▸ **Records supplied**:
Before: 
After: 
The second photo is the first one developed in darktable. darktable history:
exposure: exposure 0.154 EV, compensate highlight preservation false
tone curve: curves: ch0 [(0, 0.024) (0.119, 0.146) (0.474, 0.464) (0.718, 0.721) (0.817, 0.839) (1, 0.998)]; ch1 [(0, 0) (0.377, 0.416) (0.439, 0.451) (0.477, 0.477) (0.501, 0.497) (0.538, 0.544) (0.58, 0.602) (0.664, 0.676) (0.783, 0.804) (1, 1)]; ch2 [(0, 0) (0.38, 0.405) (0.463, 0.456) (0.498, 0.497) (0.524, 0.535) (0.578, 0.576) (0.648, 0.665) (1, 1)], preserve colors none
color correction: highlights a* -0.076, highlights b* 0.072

▸ **What you will do**: Print every item above again, line for line, with no changes.

▸ **Exercise output**:
Before: 
After: 
The second photo is the first one developed in darktable. darktable history:
exposure: exposure 0.154 EV, compensate highlight preservation false
tone curve: curves: ch0 [(0, 0.024) (0.119, 0.146) (0.474, 0.464) (0.718, 0.721) (0.817, 0.839) (1, 0.998)]; ch1 [(0, 0) (0.377, 0.416) (0.439, 0.451) (0.477, 0.477) (0.501, 0.497) (0.538, 0.544) (0.58, 0.602) (0.664, 0.676) (0.783, 0.804) (1, 1)]; ch2 [(0, 0) (0.38, 0.405) (0.463, 0.456) (0.498, 0.497) (0.524, 0.535) (0.578, 0.576) (0.648, 0.665) (1, 1)], preserve colors none
color correction: highlights a* -0.076, highlights b* 0.072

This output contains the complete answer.